Newly developed large language models (LLMs) requiring high-quality training data are leading companies to crawl the internet to gather data. In this process, the risk of sensitive user information leaking into the model may increase. The Google Research team is working on new methods to prevent LLMs from memorizing training data and focusing on reducing the risk of memorization.
Regarding the memorization risk of LLMs, models can produce different outputs for the same input and in some cases, directly repeat phrases from the training data. When containing personal information, this can lead to privacy violations. Furthermore, the presence of copyrighted content in outputs poses an additional challenge for developers. To address this need, differential privacy comes into play by adding controlled noise to the training process, preventing data from being memorized directly.
In terms of performance and resource balance, differential privacy can affect the model’s accuracy rate and computational requirements. The Google team examined how this approach alters the scaling laws of artificial intelligence models. Results showed that performance depends on the noise-data ratio; higher noise reduces output quality, but this can be balanced with more computing power or additional data.

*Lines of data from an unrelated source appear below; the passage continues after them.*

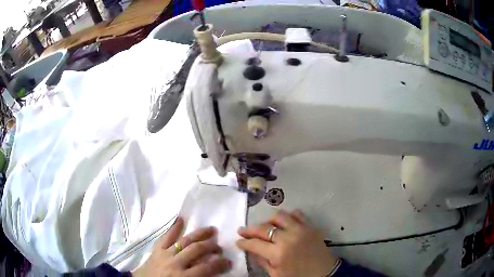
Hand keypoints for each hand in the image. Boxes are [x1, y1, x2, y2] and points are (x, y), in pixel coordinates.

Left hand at [134, 217, 231, 276]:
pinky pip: (166, 237)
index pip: (207, 268)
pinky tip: (181, 218)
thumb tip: (213, 273)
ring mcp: (165, 254)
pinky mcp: (156, 250)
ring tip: (210, 229)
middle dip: (211, 247)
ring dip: (199, 235)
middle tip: (219, 246)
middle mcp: (175, 263)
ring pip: (184, 241)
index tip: (229, 261)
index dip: (220, 264)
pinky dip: (173, 228)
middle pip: (197, 250)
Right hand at [237, 210, 337, 276]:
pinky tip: (284, 222)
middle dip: (249, 229)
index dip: (244, 242)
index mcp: (278, 254)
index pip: (255, 244)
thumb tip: (251, 250)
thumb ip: (262, 262)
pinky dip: (288, 216)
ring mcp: (301, 230)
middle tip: (242, 230)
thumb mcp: (277, 274)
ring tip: (264, 226)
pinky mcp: (311, 227)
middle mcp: (288, 238)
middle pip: (264, 228)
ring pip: (279, 216)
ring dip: (268, 220)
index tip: (238, 241)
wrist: (325, 274)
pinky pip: (298, 214)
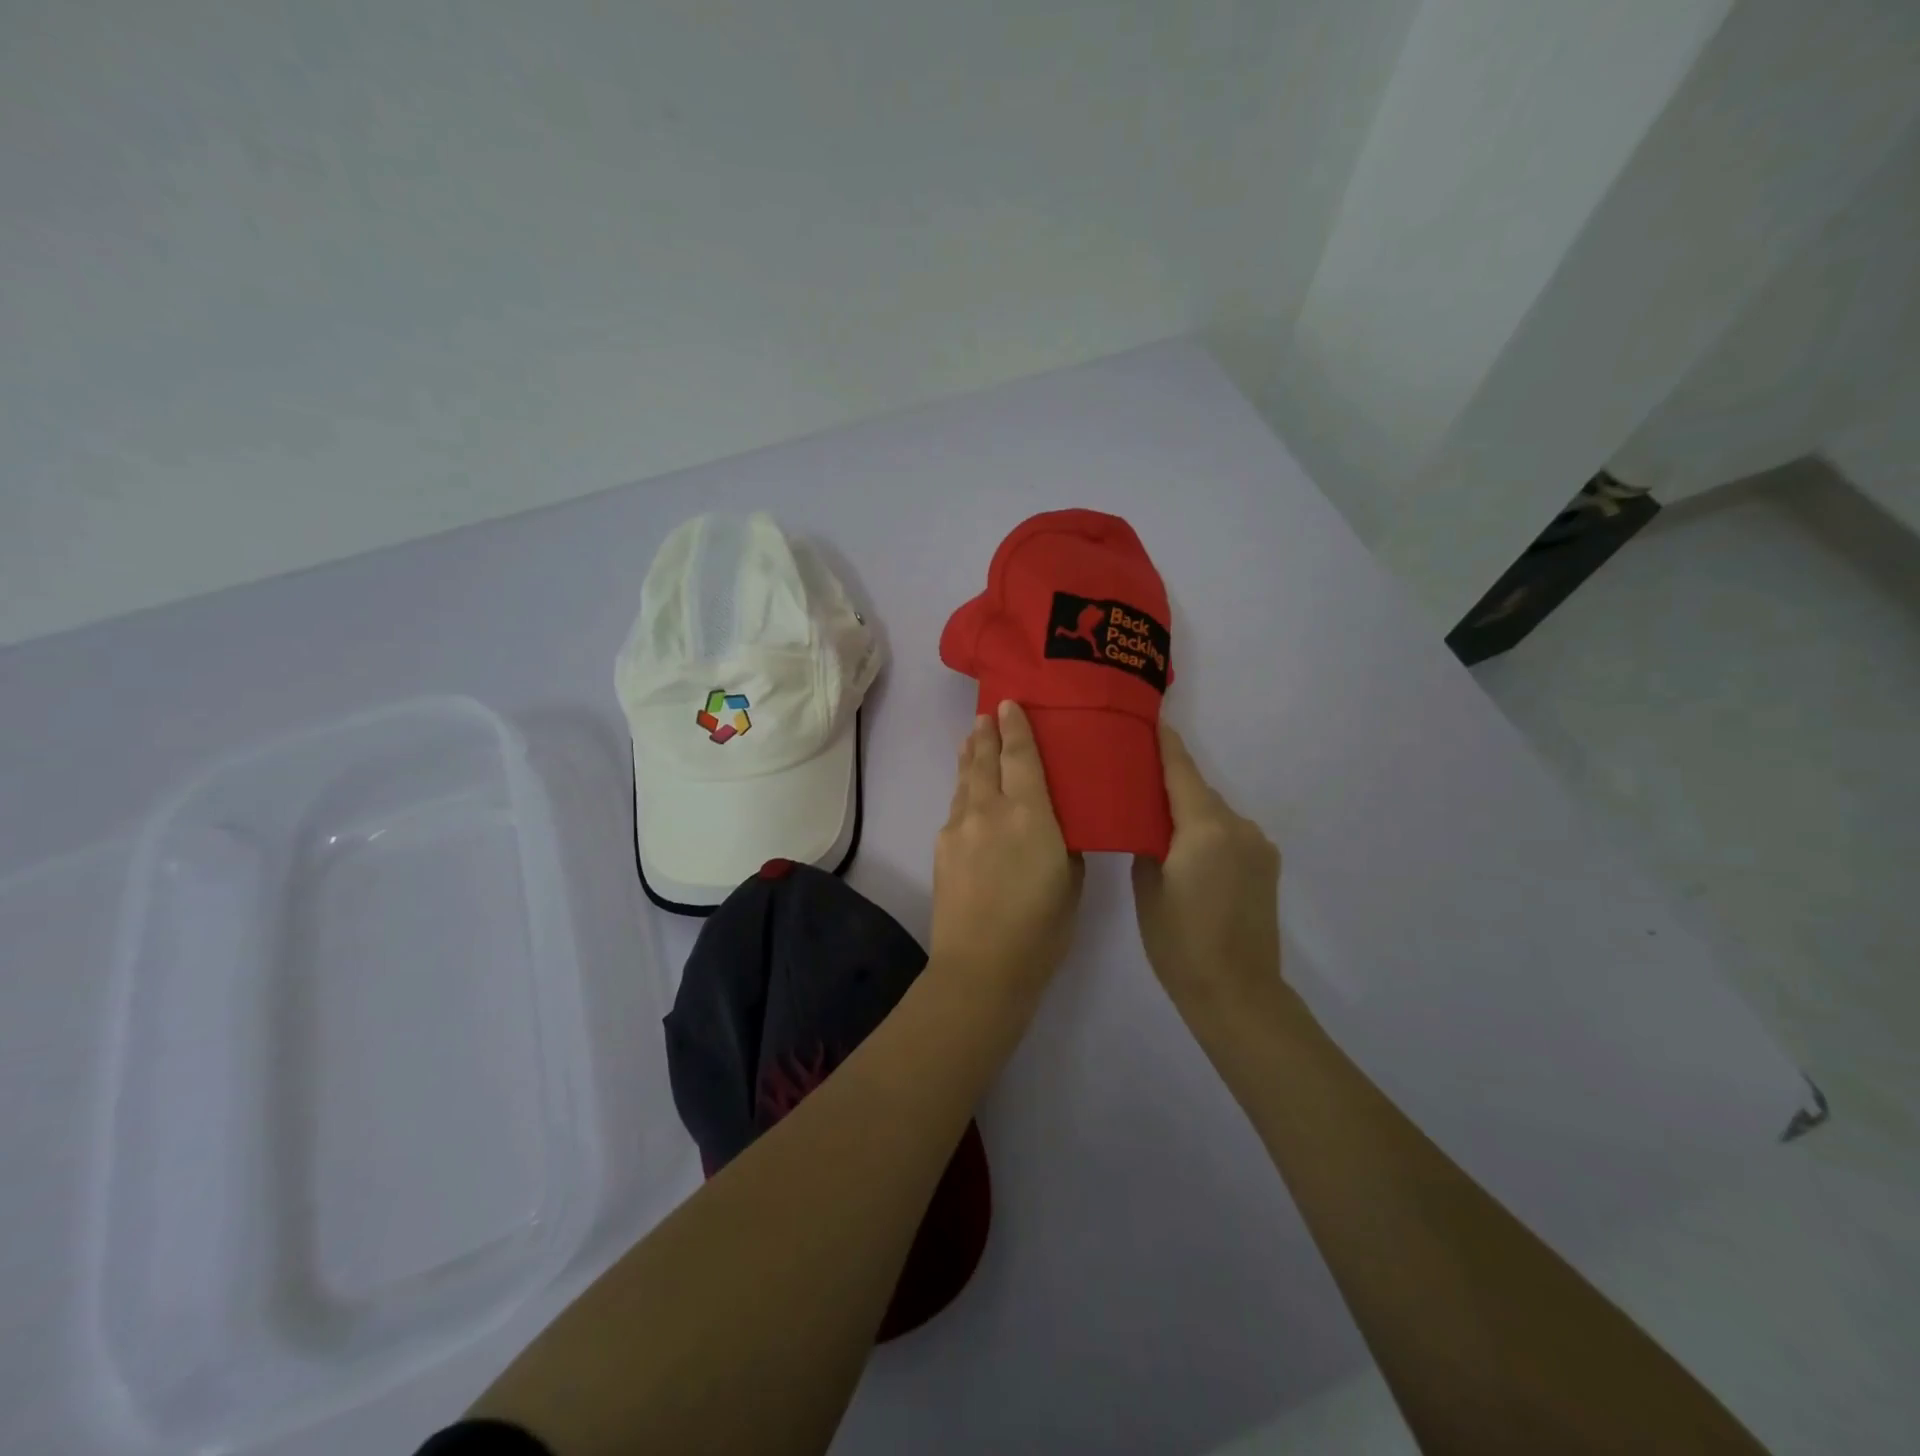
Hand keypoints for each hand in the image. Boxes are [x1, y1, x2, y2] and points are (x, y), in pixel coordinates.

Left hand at [929, 701, 1083, 998]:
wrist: (981, 966)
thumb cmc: (1041, 929)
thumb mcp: (1070, 881)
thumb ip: (1064, 843)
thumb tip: (1055, 825)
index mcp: (1030, 814)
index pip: (1020, 756)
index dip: (1015, 727)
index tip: (1008, 703)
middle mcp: (990, 809)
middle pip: (985, 759)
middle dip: (987, 733)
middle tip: (987, 714)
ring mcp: (960, 827)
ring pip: (965, 780)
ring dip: (971, 756)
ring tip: (973, 739)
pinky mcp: (942, 846)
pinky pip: (956, 806)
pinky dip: (964, 790)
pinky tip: (967, 792)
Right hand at [1132, 724, 1282, 1017]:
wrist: (1237, 992)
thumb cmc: (1179, 942)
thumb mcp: (1147, 887)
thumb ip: (1149, 842)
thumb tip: (1151, 824)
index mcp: (1204, 827)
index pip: (1180, 770)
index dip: (1163, 744)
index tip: (1147, 720)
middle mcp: (1238, 826)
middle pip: (1197, 790)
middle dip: (1169, 782)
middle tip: (1134, 778)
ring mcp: (1258, 845)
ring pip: (1213, 813)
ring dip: (1188, 811)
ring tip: (1157, 822)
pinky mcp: (1267, 864)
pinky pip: (1228, 833)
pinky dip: (1207, 832)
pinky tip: (1188, 852)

VaultGemma: Google’s new privacy-focused model As a result of these studies, Google introduced an open-weighted model called VaultGemma. VaultGemma reduces memorization risk through differential privacy and stands out as an experimental step toward Google’s privacy-focused AI strategy. The model is based on Google’s Gemma 2 architecture and has approximately 1 billion parameters. While not as powerful as large-scale models, VaultGemma performs close to standard models of the same size and demonstrates significantly better performance than non-specialized models. Credit: Google
More effective for smaller models The study emphasizes that differential privacy is especially suitable for smaller LLMs designed for specific tasks rather than large, general-purpose models. This could allow companies to develop privacy-focused solutions for targeted AI features.
Available for use VaultGemma is currently available for download via Hugging Face and Kaggle. Although the weights are openly shared, it is not provided entirely as open source, but Google allows users to adapt and distribute the model according to their needs. However, compliance with licensing conditions is required to prevent misuse.